President Obama warned of stopped Social Security checks and issued a formal veto threat Tuesday to the Republican spending plan currently being debated in the House, setting the stage for a potential government shutdown next month.
Democrats in the last congress did not pass a budget at all, so the government has run on a series of stopgap spending extensions since October. The current one expires March 4.
Republicans, now in control of the House, have worked up a plan to fund the government to the end of the year that reduces spending $61 billion from 2010 levels and $100 billion from what Obama has requested. The House will have a second day of contentious debate on the spending plan as hard-line deficit hawks and pro-spending liberals take turns trying to amend the bill.
Despite all the falderal, final passage is anticipated Thursday, and attention is already shifting to the Senate.
There, the 47-member Republican minority is suggesting that their cuts will look different than the ones made by their friends in the House, but that they will try to match the volume of reductions. That provides a chance for the Senate GOP to start working on a compromise with moderate Democrats to find the 13 votes needed to push through a plan (more if ultra hawks like Sen. Rand Paul fly away).
Knowing the way the Senate operates, Power Play predicts that the final Senate legislation will be halfway between the Obama proposal and the House bill. That’s just how they roll.
Then, the House has to decide whether it can accept the compromise legislation. This would be the first chance for a government shutdown.
Senators are working up a short-term spending measure to provide more time for negotiations, but even that will be controversial among the most conservative members of the House. But there would likely be enough moderate Republicans and Democrats to back a very short-term extension – perhaps three weeks – to finish the negotiations.
It will then be up to a similar coalition of Blue Dog Democrats and most Republicans to put through the Senate plan over Tea Party protests. This is when things will get very dicey for the House leadership. There are many in their caucus who would much rather see the government shut down than yield in their pledge to slash spending.
But, some legislation will emerge from Congress, with cuts likely a little deeper than those passed by the Senate – a compromise of the compromise. Then it’s up to Obama to decide if he will accept.
Remember, because Democrats failed to pass a budget last year, the responsibility falls to Obama for any potential government shutdown. Unlike 1995 when the battle was over President Bill Clinton refusing to sign a Republican-passed budget, Obama will be put in the position of refusing to sign a stopgap spending proposal necessary because his party didn’t act in the previous year. This is not a long-term priority issue. This is an emergency appropriation.
Another major difference from 1995 is that with a Democratic Senate, Obama will have his chance to work his will before the legislation gets to his desk.
Hanging over all of this is the administration’s demand that Congress increase the federal debt limit from the current $14.3 trillion. Speaker John Boehner’s team has enhanced the Republican bargaining position here by detaching the debt limit issue from the budget. The House previously made such increases a part of spending bills, but the GOP is setting the issue aside for consideration.
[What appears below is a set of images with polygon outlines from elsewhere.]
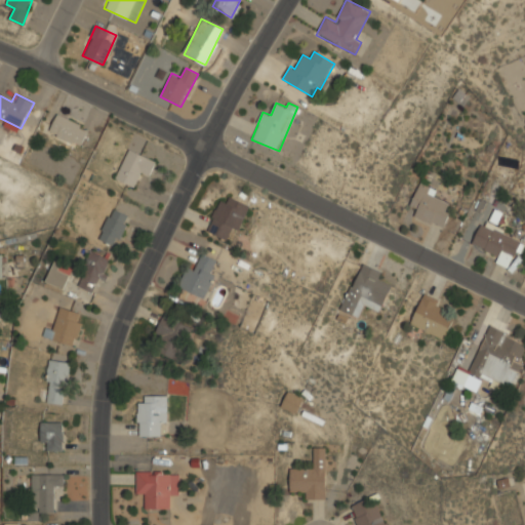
[(89,130),(58,113),(49,130),(80,147),(89,130)]
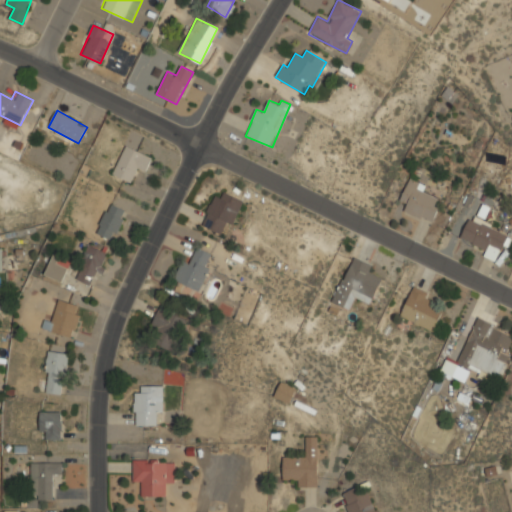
[(112,173),(130,182),(136,171),(142,175),(151,157),(126,145),(112,173)]
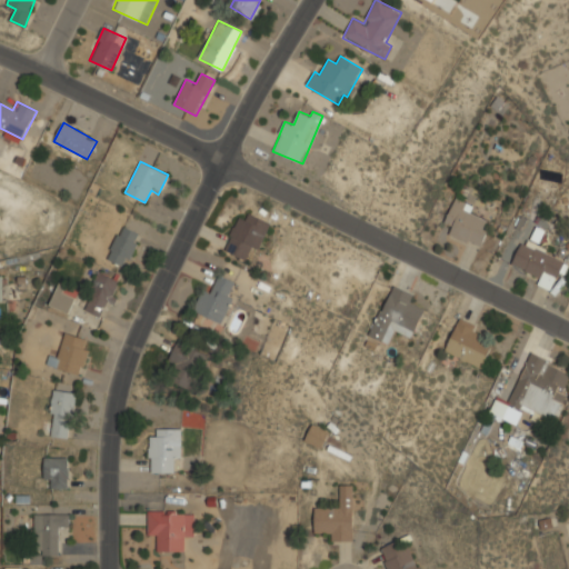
[(443,222),(452,227),(449,235),(478,249),(491,223),(471,213),(473,207),(456,198),(443,222)]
That gives Republicans more time to pressure Obama for cuts – potentially as late as May.
Sen. Pat Toomey today will defend in a speech the Republican position that not increasing the debt limit does not necessarily mean defaulting on U.S. obligations. In 1995, President Bill Clinton used the default trigger as his reason for shutting down the government.
In Obama’s press conference Tuesday, he warned of an end to Social Security checks and veterans pension payments if Republicans didn’t produce a “responsible” spending plan.
But despite Democratic confidence that another shutdown would be a repeat of 1995 when then-Speaker Newt Gingrich lost his showdown with Bill Clinton, Obama seems unlikely to veto a spending plan and shut down the government rather than sign a measure produced with some bipartisan support and relating to only 15 percent of the budget for half of one year.